The castle which marks the city

Ljubljana Castle from the Congress square. Photo: Ljubljana Castle archives

February 2012

The city's coat-of-arms, which features a green dragon sitting on top of the castle tower, under which the greenery of the castle hill can be seen, has made Ljubljana Castle a hard-to-miss symbol of the city and its most popular attraction. Both the castle and the dragon have an ancient tradition that goes back to the twelfth century, which is when the first references to the medieval town of Ljubljana were recorded. History tells us that, at that time, a small wooden fort was already located on the hill, which was then replaced by a stone building soon afterwards. However, the first explicit mention of the castle itself dates back to the thirteenth century. The location of the castle, on a steep hill right above the City Hall and the Ljubljanica River, was so prominent that ancient travellers referred to Ljubljana as "the town below the castle". The basis for the symbol used, now widely known, seemed obvious at the time.

Turbulent history

Photo: Ljubljana Castle archives

The castle's history has always been in harmony with the purpose of its function: the first relatively small fortress, whose owners were the Spanheims, a German family, was additionally fortified in the fourteenth century when a new tower was added; the fortress was almost completely torn down in the fifteenth century and replaced with a larger castle. Throughout the following century, the castle was progressively furnished with the majority of the facilities we can admire today. These include a pentagonal tower, St Jurij's chapel, a duke's tower formerly known as Padav (now known as Šance), which is connected to the castle by a separate wall, and the rest of the buildings, of which the most attractive are the Estate Hall and the Palatium, the only premises which served as residences for the nobility. An even more bitter fate befell the castle after the seventeenth century: the fort was neglected and used to store large quantities of gunpowder, which posed a fatal risk to the town. In the eighteenth century, the castle was to be demolished but Napoleon, who had conquered Ljubljana, saved it from doom. The castle was then converted into a penitentiary and the only improvement worthy of note during that time was the erection of the present day lookout tower, which was knocked down and replaced as part of the general renovation of the castle in 1980. After the Second World War, several socially disadvantaged families lived in the castle; the neglected grounds deteriorated even further until they became a major disgrace to the city. However, by 1960, this period came to a close when the city authorities decided to undertake a thorough reconstruction of the castle, largely financed by Ljubljana's inhabitants directly.

Social centre

Photo: Ljubljana Castle archives

Today, the castle is a major cultural, social, tourist and catering hotspot, which strikes just the right note of exclusivity to attract business people and distinguished visitors who come to Ljubljana to attend important conferences and meetings, for all kinds of people interested in culture and, of course, a great many tourists for whom a visit to Ljubljana Castle is a must during their stay in Ljubljana. Particularly at the end of the week, the castle is visited by people from all parts of Slovenia and Ljubljana, who consider a walk to the castle to be a mandatory part of their leisure time.

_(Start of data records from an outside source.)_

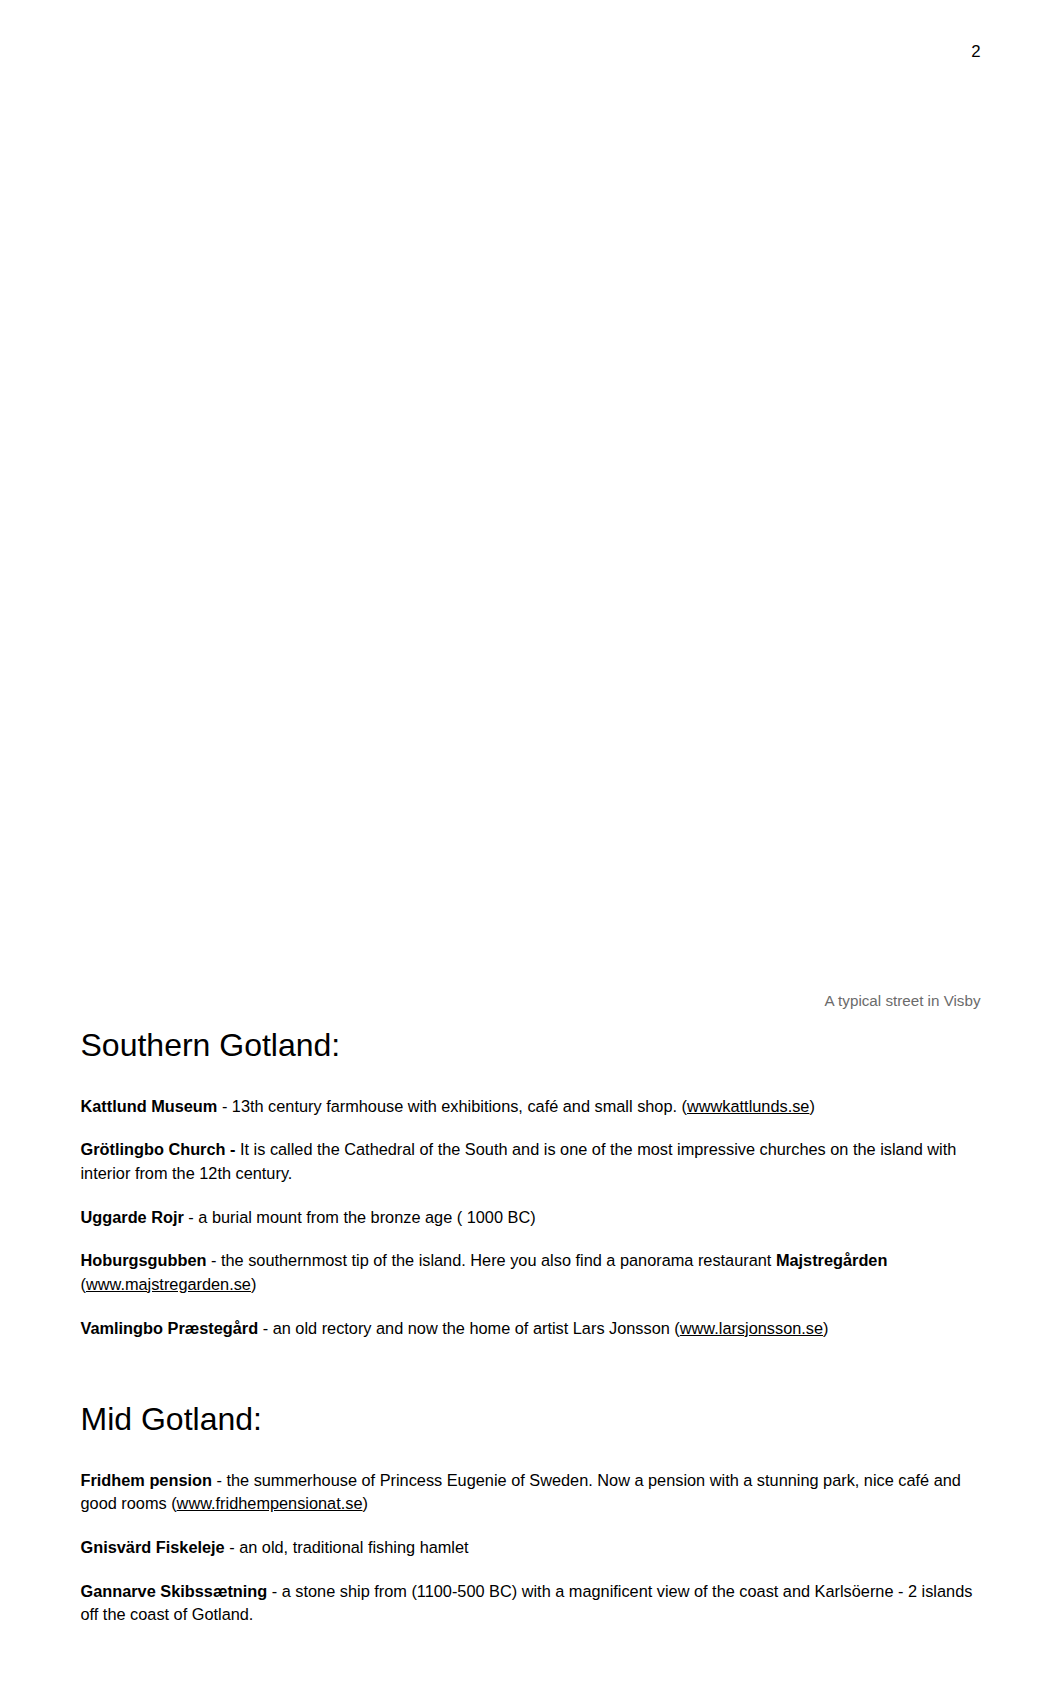2
A typical street in Visby
Southern Gotland:
Kattlund Museum - 13th century farmhouse with exhibitions, café and small shop. (wwwkattlunds.se)
Grötlingbo Church - It is called the Cathedral of the South and is one of the most impressive churches on the island with interior from the 12th century.
Uggarde Rojr - a burial mount from the bronze age ( 1000 BC)
Hoburgsgubben - the southernmost tip of the island. Here you also find a panorama restaurant Majstregården (www.majstregarden.se)
Vamlingbo Præstegård - an old rectory and now the home of artist Lars Jonsson (www.larsjonsson.se)
Mid Gotland:
Fridhem pension - the summerhouse of Princess Eugenie of Sweden. Now a pension with a stunning park, nice café and good rooms (www.fridhempensionat.se)
Gnisvärd Fiskeleje - an old, traditional fishing hamlet
Gannarve Skibssætning - a stone ship from (1100-500 BC) with a magnificent view of the coast and Karlsöerne - 2 islands off the coast of Gotland.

Last year, 260,000 tickets were sold for the collections and exhibitions. Twice as many visitors as tickets sold are thought to have been attracted by other interests to the castle. This means that the number of visitors today is close to 800,000 people! This increase has been largely boosted by the funicular, which has now been in operation for five years and has made visiting the castle possible for many who otherwise would have been unable to do so, either owing to a lack of time or for other reasons. Around half of the castle's visitors take the funicular, which has become a special attraction, especially for children. Given the ambitious programmes and energy of the castle's management team the figure of one million visitors is a realistic target and will soon be reached.

One of the most frequented tourist destinations in Slovenia

Photo: Ljubljana Castle archives

The range of services on offer at the castle is rich indeed. There is nowhere else in Ljubljana that offers so many cultural and other events in one place. The permanent exhibition of 310-million-year-old rocks, which contain fossils, and the permanent exhibition on Slovenian history are joined by a new virtual exhibition on the history of Ljubljana Castle; these exhibitions satisfy the wishes of visitors who might have expected to see the castle museum, and serve as the foundations of a programme that make it worth paying a visit to the castle at any time. Particularly during the summer, the above events are supplemented by at least two or three exhibitions featuring the artistic opuses of prominent cultural figures, frequent events taking place in the most exquisite part of the castle – the Estate Hall – not to mention the excellent catering service, which numbers probably two of Ljubljana's best restaurateurs amongst its staff.

Saturdays in particular are reserved for weddings, which have become one of the trademarks of the reconstructed castle. The two wedding halls have been used for over twenty years and the director is concerned about the autumn wedding rush, as this is when the wedding halls will require refurbishment after all these years of service.

It is in fact quite surprising how deeply the castle has become entrenched in Ljubljana and Slovenian daily life. Today, it is one of the most frequented tourist destinations in Slovenia, because it has become a must-see destination for many. Several events offering quick but informative insights into the history of the city have found their home at the castle.